At the end of 2021, I deleted all of my social media. Not just deactivated but full on nuked it as I described to a friend. I felt like Joseph running from Potiphar’s wife, so desperate to remove myself from the situation that I figuratively dropped my cloak and ran.
My problem wasn’t the anti-biblical content, although there are unsearchable depths of that. It was actually Christian accounts that were causing me the most grief. Accounts that most closely aligned with my professed doctrine, theology and convictions were provoking and exposing heinous sin within my heart. They didn’t stir me to up to love and good works (Heb 10:24) but rather stirred me to split hairs, fight over nuance, and condemn anyone who disagreed.
I read an article recently about Martin Lloyd-Jones confronting a fellow minister of the faith, T. T. Shields, over his apparent love of controversy. Shields asked Lloyd-Jones if he read much of a particular author and Lloyd-Jones said he did not, citing that he didn’t find his works helpful. Shields was shocked by his answer and Lloyd-Jones continued “It’s all very well to make these criticisms of the liberals, but he doesn’t help me spiritually.”
Shields responded, “Surely you are helped by the way he makes mincemeat of the liberals?”
“No, I am not,” Lloyd-Jones responded. “You can make mincemeat of the liberals and still be in trouble in your own soul.”
Shields defended his attitude saying, “Do you know, every time I indulge in what you call one of these ‘dog-fights’ the sales of [his newspaper] go right up.”
“Well,” Lloyd-Jones followed, “I have always observed that if there is a dog-fight a crowd gathers; I’m not at all surprised. People like that sort of thing.”
I was so busy cheering for the destruction of someone else that I didn’t realize I was being torn down at the same time.

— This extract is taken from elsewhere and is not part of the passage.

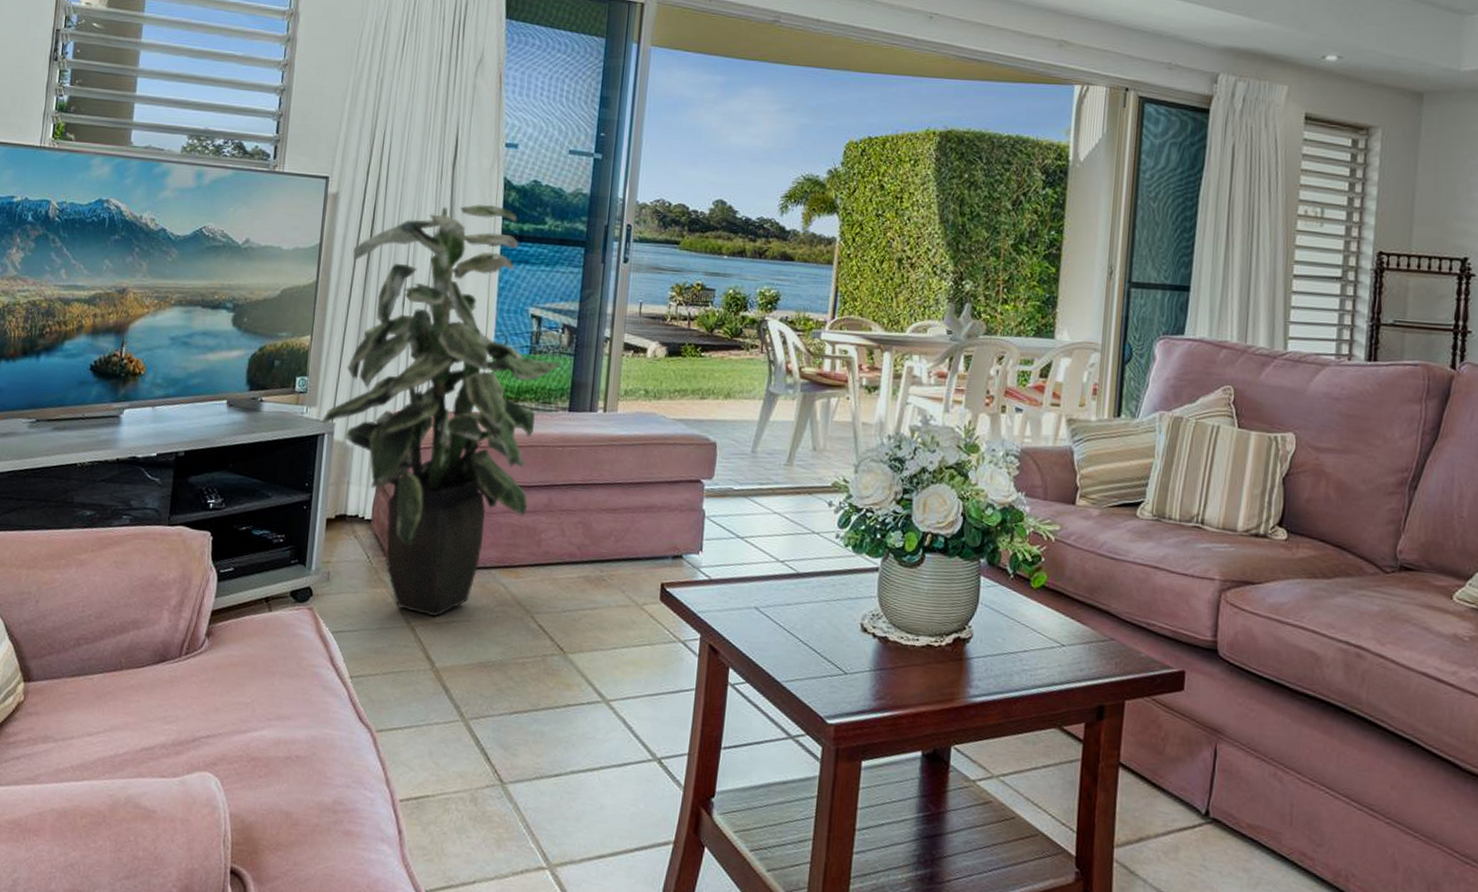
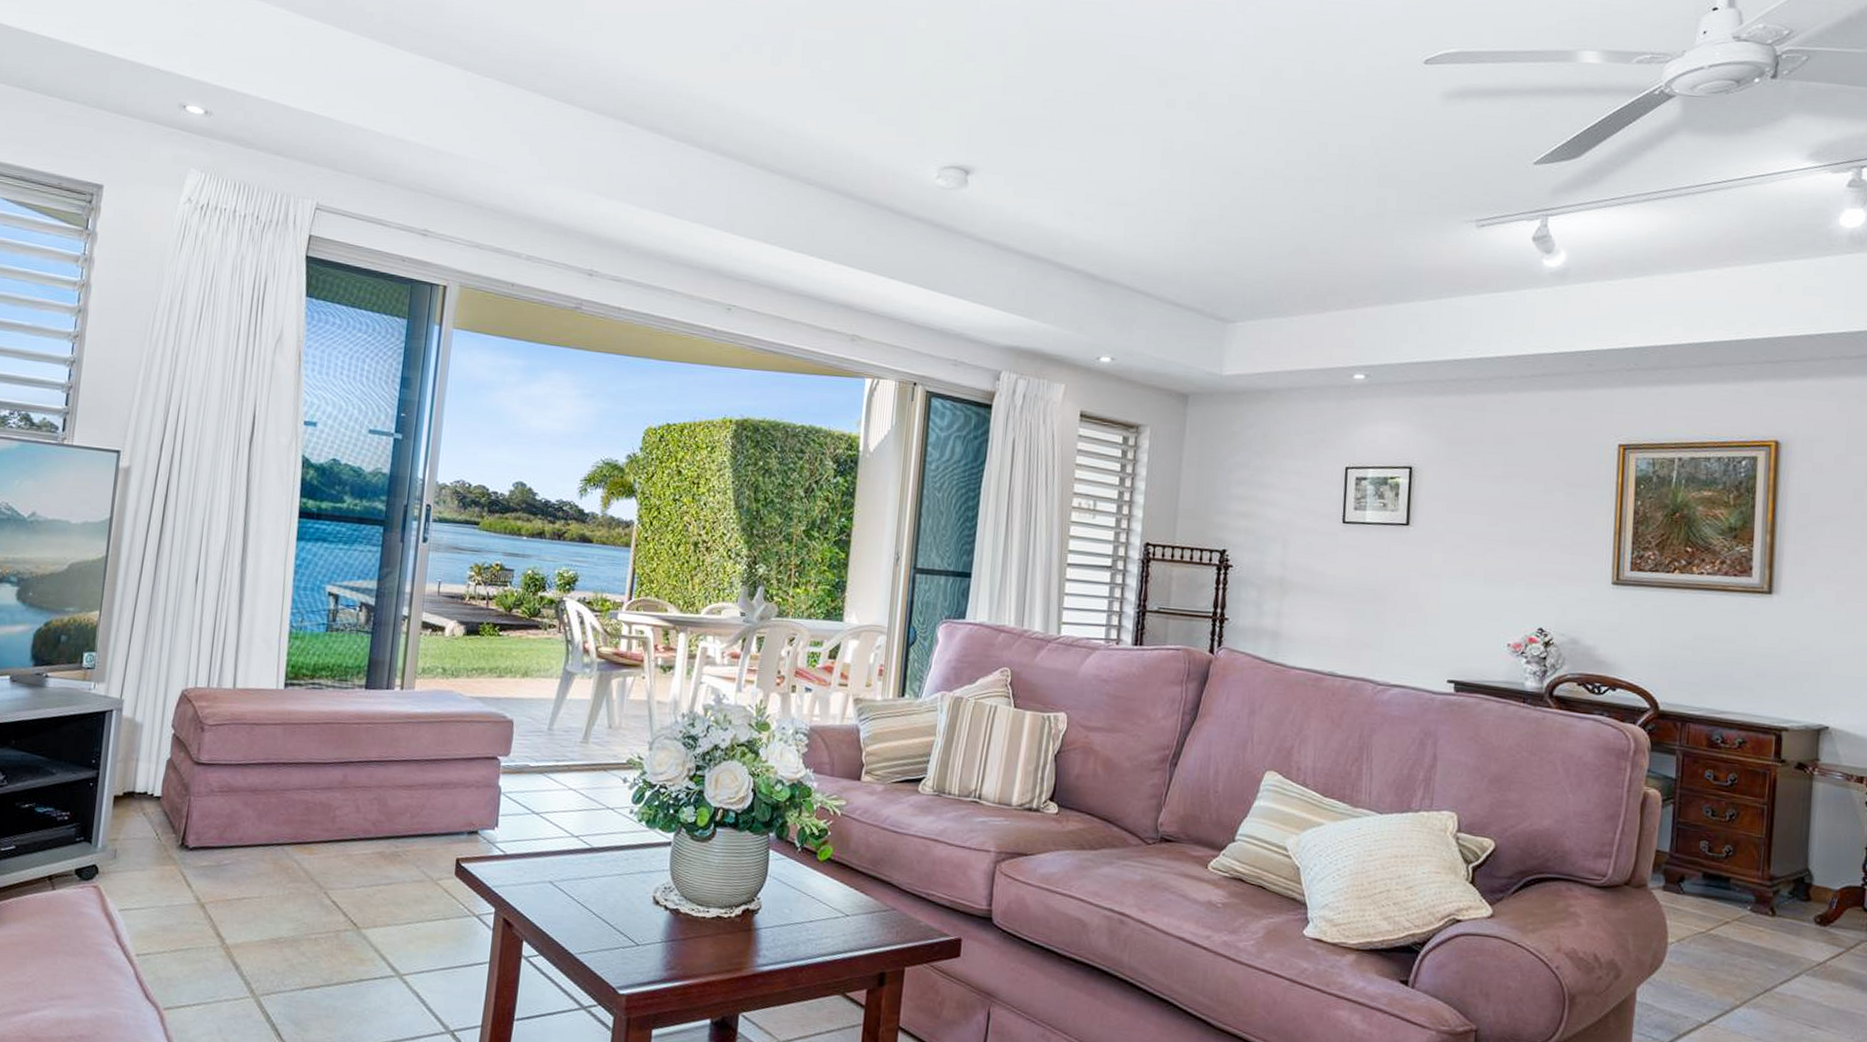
indoor plant: present [321,203,561,616] -> none [109,481,358,893]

I did like that sort of thing. I loved it. What many of the accounts I followed had in common with Shields was that they regarded their rapid growth as a sign of doing something right. All the while my own heart sank deeper into sin of pride, arrogance, combativeness, separatism, and us-vs-them mentality.
I fell stagnant in my faith and I look back on those recent years as a black hole of unproductiveness. I was so busy cheering for the destruction of someone else that I didn’t realize I was being torn down at the same time.
The root issue for me was that these accounts fed my sinful desires of the flesh. I call them my “anti-1-Corinthians-13 attributes”: I am impatient, I am unkind, I am envious and boastful; often arrogant and rude. I insist on my own way. I am irritable and resentful. I revel in destruction and crown myself the authority of truth.
While I can’t say that their means and methods were objectively wrong, they weren’t helpful and they didn’t build me up (1 Cor 10:23). Discernment, which is wisdom, is cultivated by the Holy Spirit through faithful study of God’s word. James 3:17–18 says “But the wisdom from above is first pure, then peaceable, gentle, open to reason, full of mercy and good fruits, impartial and sincere. And a harvest of righteousness is sown in peace by those who make peace.”
Since taking a break from social media, I’ve felt the Lord grow me in compassion, tenderness, and empathy. And as I’m saying all of this, I don’t want to be the pendulum that swings the opposite direction and passively accept and affirm everything that I cross paths with – doctrine matters. But I feel I would much rather focus on pointing myself and others to the truth of the gospel, rather than the destruction of others.
Does the content you take in from social media sow righteousness? Is so-and-so on Instagram telling you what discernment looks like, or are you being transformed by the word of Christ which dwells in you richly, leading you to teach and admonish in all wisdom (Col 3:16)?
I echo Paul’s heart in Philippians 1:9–10, “It is my prayer that your love may abound more and more, with knowledge and all discernment, so that you may approve what is excellent, and so be pure and blameless for the day of Christ.”